If these people work out, we will be happy to have them back. Rates are not that bad, and having those jobs off our plate, including the spray people saying they can delicately spray pre-emergent on the pathways in spring and leave us just the beds to maintain—
This and other sanity-saving measures.
Oregon has a filbert/hazlenut industry. Scrub jays and squirrels scavenge nuts from orchards and plant them hither and yon. They aren’t trees so much as very large shrubs, invariably multistemmed.
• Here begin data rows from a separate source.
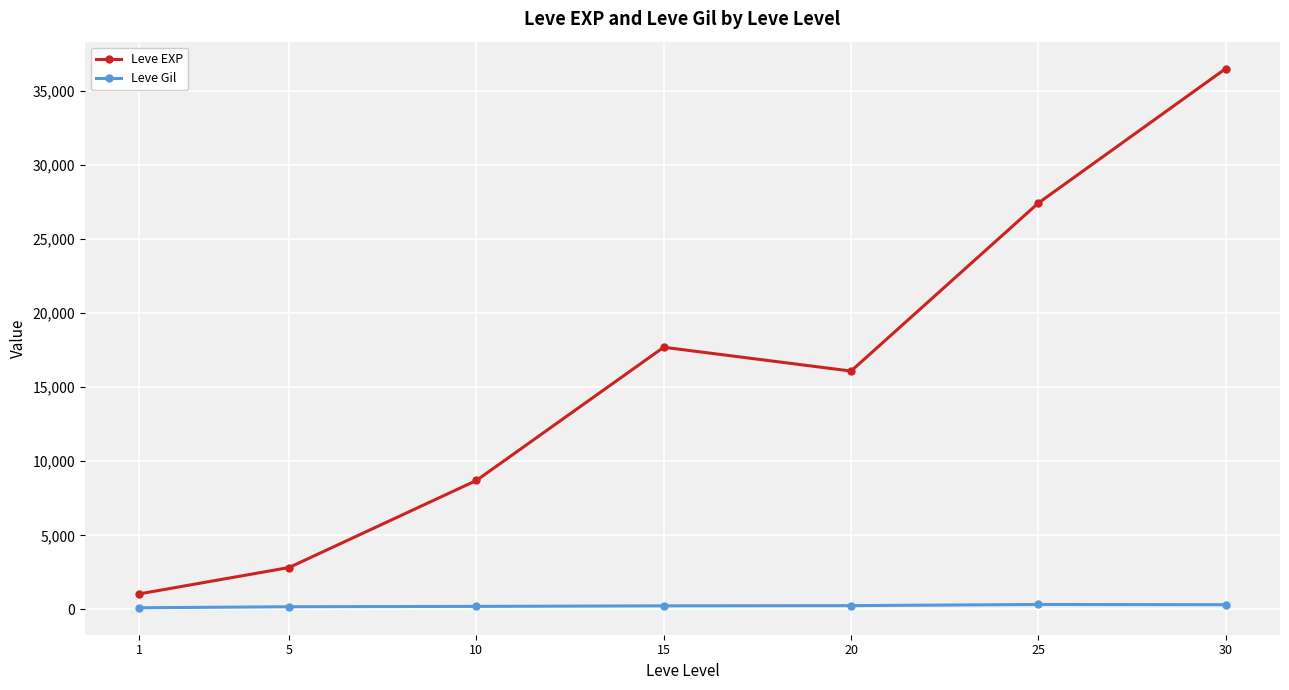

Rank the series by their average value, from lowest to highest.

Leve Gil, Leve EXP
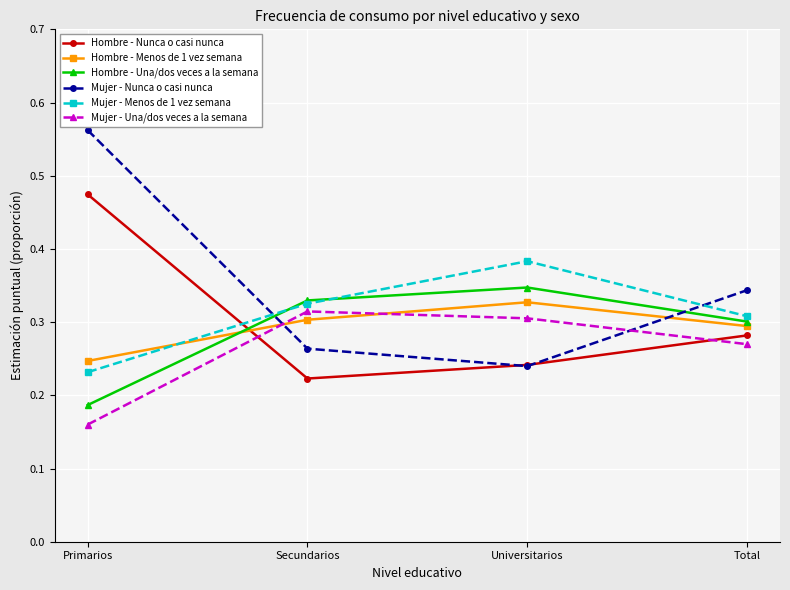

What is the sum of all Hombre - Menos de 1 vez semana values?

1.2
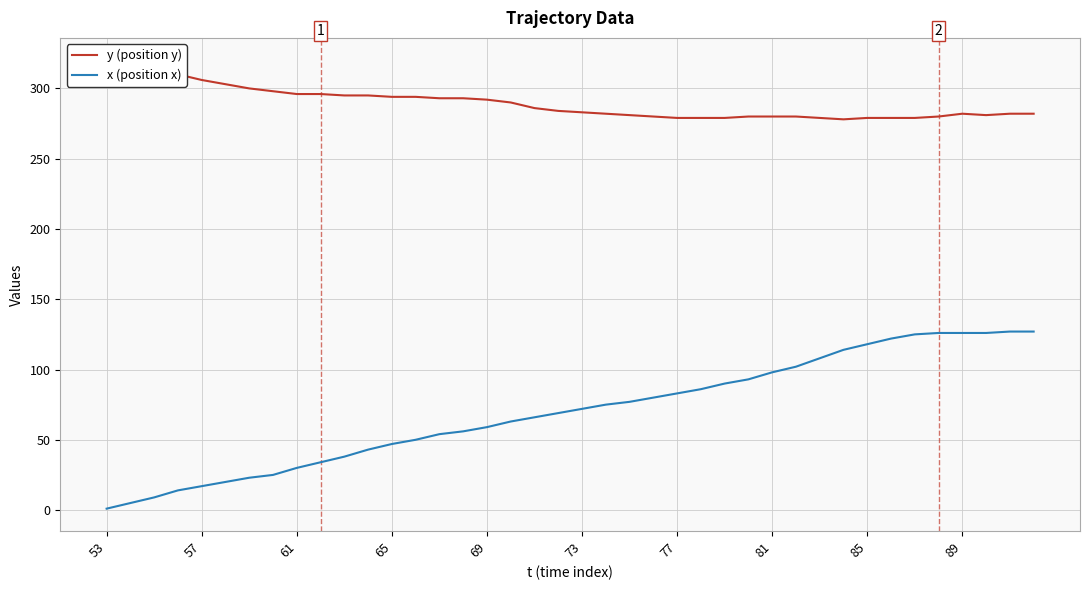

The x (position x) series shows 83 at 77. True or false?

True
I had one out beside the road infected with blight. Then one day walking past I almost ran face-on into a tall stem of poison oak growing out of it’s base.
Perhaps not my best idea ever, I got out the chainsaw and cut down the whole copse. With a chainsaw, chips tend to fly! Some of the “wrong ones” got into my collar and collected around my waist, some worked their way into my briefs. I was “not a happy camper” for a couple weeks, though Benadryl pills kept me from suicide.
Good for you!
Better to put your energy towards those things that only you can do , as long as you can afford the help with the other stuff.
In a similar vein, I’ve been thinking about the effort needed for maintaining Closed-Circle. Would it be energy-efficient to choose to link up with Book View Cafe? They are a cooperative too, but a lot larger, so the effort gets spread out over many more people. They have a fair leavening of SFF writers in the mix, including Ursula Le Guin, so SFF readers are already finding their way to the BookViewCafe website.
Lynn’s computer expertise and Jane’s artistry in cover designs and experience editing/proofreading your work should be enough to gain you all entrance, and your fame would help garner more readers to their bookstore.
Their books are distrubuted to Kobo and other big ebook stores as well as being available on their own webshop, which gives them a wider audience than Closed Circle can reach on its own.
Maybe you already looked into this before you started your own Closed Circle; but with everything that’s been happening in your lives priorities may have changed over the years and it might become more attractive to share the load.